## [Directions]
Copy these items out word for word, starting at the line that has "city: Ploiesti" and ending after the line that has "latitude: 16.2117". Leave the pictures out of your copy.
----
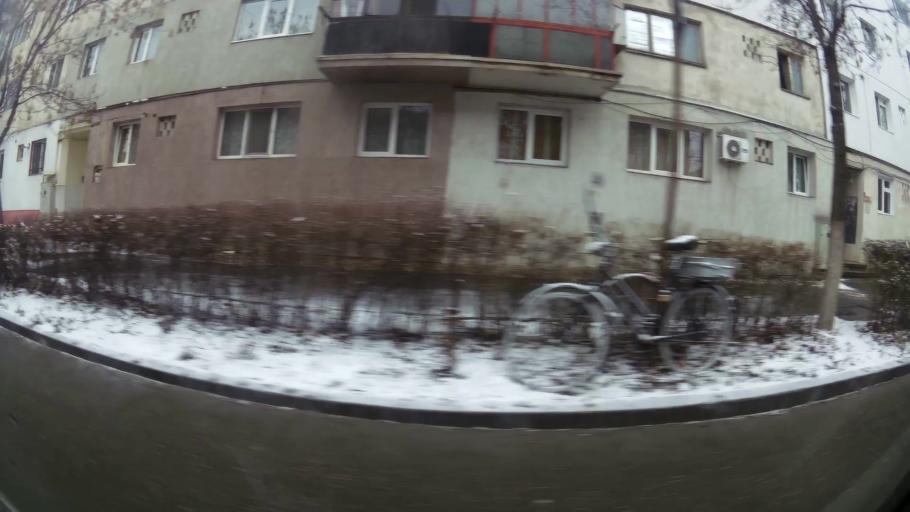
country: RO
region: Prahova
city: Ploiesti
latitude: 44.9328
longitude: 25.9970
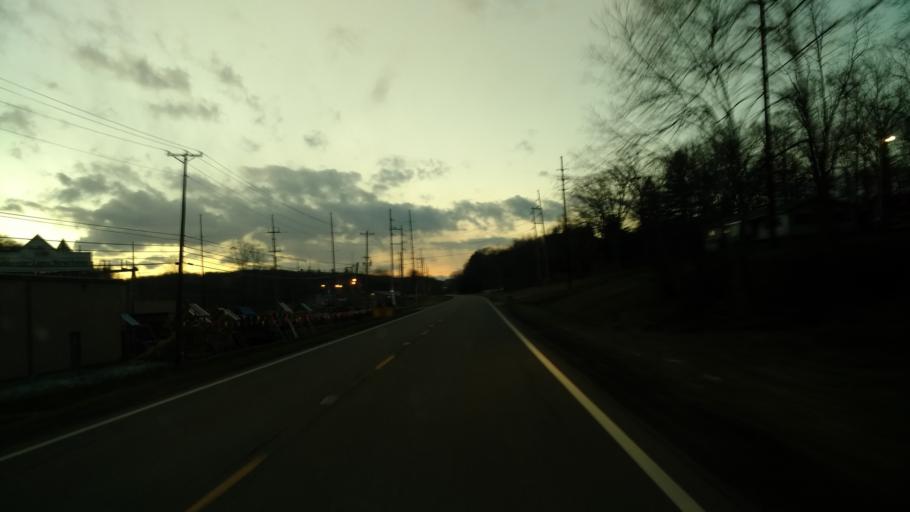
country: US
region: Ohio
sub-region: Holmes County
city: Millersburg
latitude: 40.5608
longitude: -81.9459
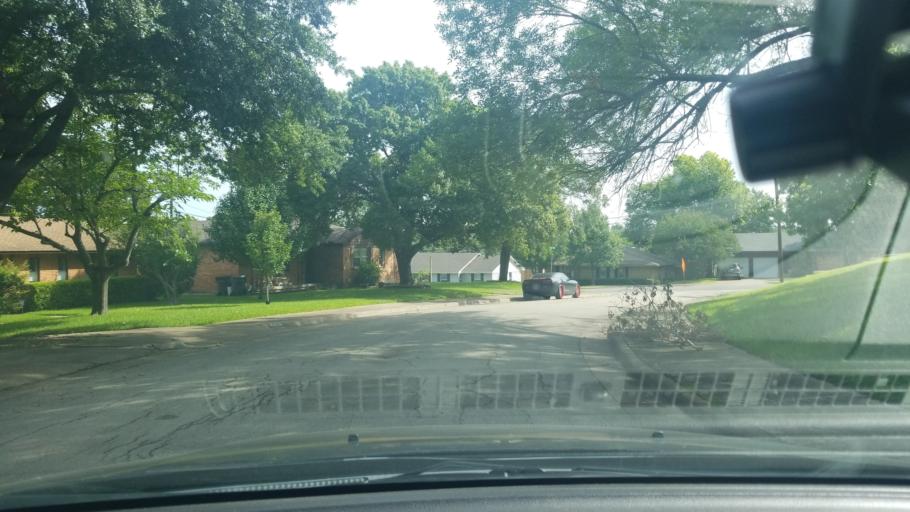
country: US
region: Texas
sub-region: Dallas County
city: Highland Park
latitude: 32.8101
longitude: -96.7027
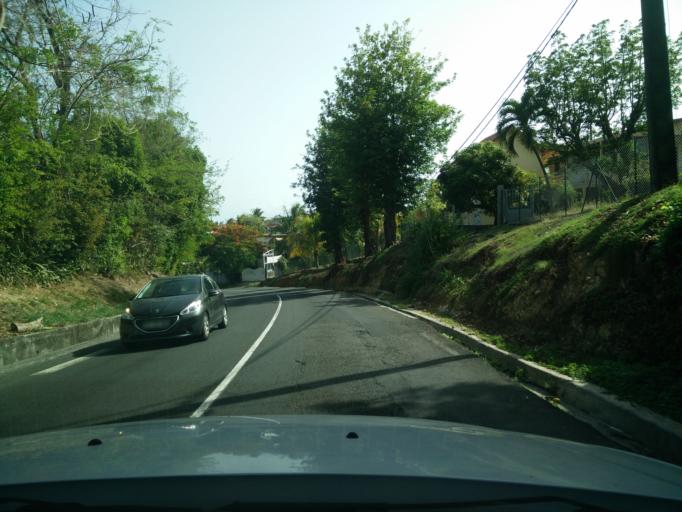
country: GP
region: Guadeloupe
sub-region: Guadeloupe
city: Le Gosier
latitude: 16.2117
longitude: -61.4410
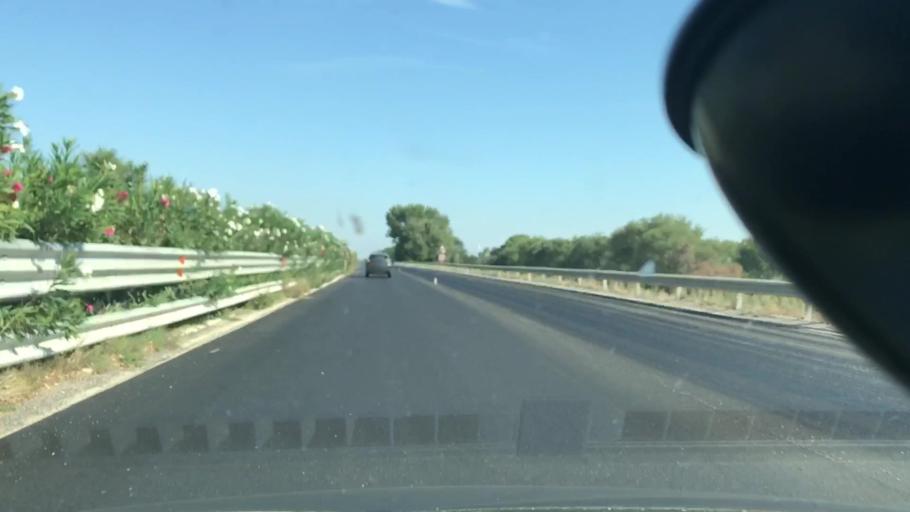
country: IT
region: Apulia
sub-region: Provincia di Foggia
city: Ascoli Satriano
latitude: 41.2723
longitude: 15.5528
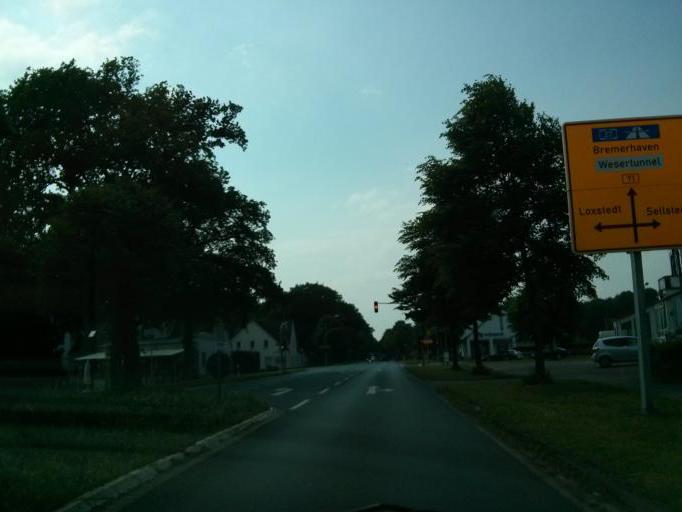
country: DE
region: Lower Saxony
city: Loxstedt
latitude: 53.4830
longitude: 8.6843
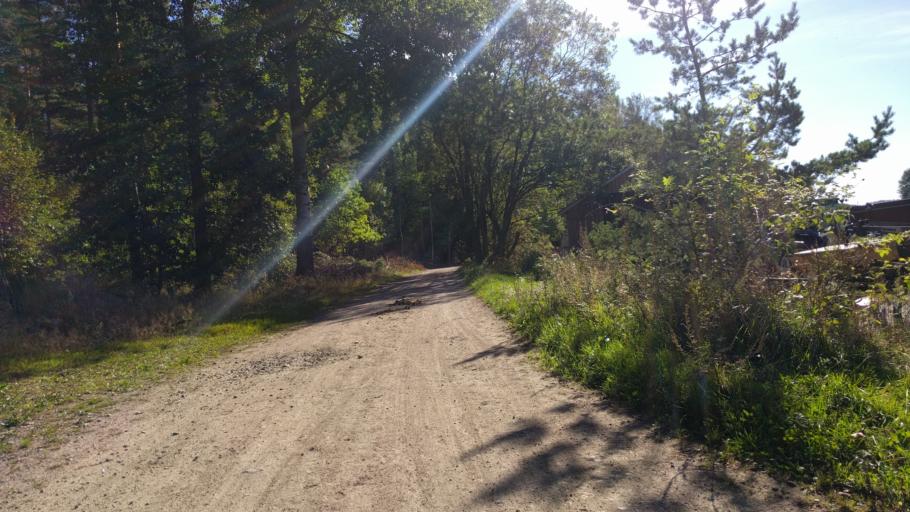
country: SE
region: Stockholm
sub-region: Vallentuna Kommun
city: Vallentuna
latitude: 59.4882
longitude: 18.1201
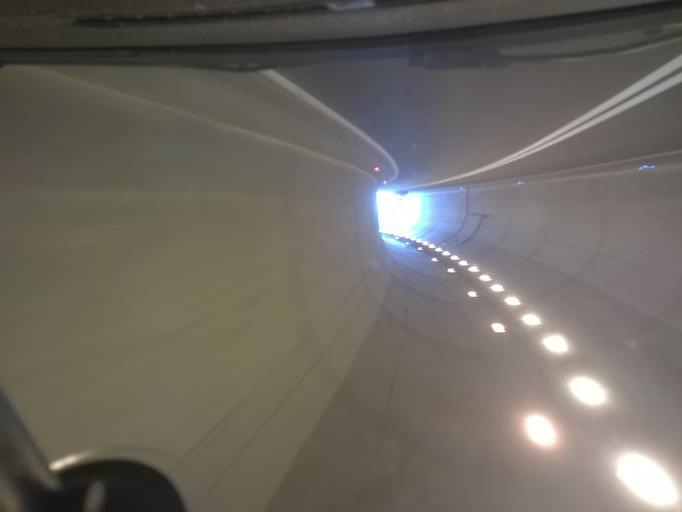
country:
----
## [Solution to this problem]
city: Ploiesti
latitude: 44.9328
longitude: 25.9970
country: US
region: Ohio
sub-region: Holmes County
city: Millersburg
latitude: 40.5608
longitude: -81.9459
country: US
region: Texas
sub-region: Dallas County
city: Highland Park
latitude: 32.8101
longitude: -96.7027
country: GP
region: Guadeloupe
sub-region: Guadeloupe
city: Le Gosier
latitude: 16.2117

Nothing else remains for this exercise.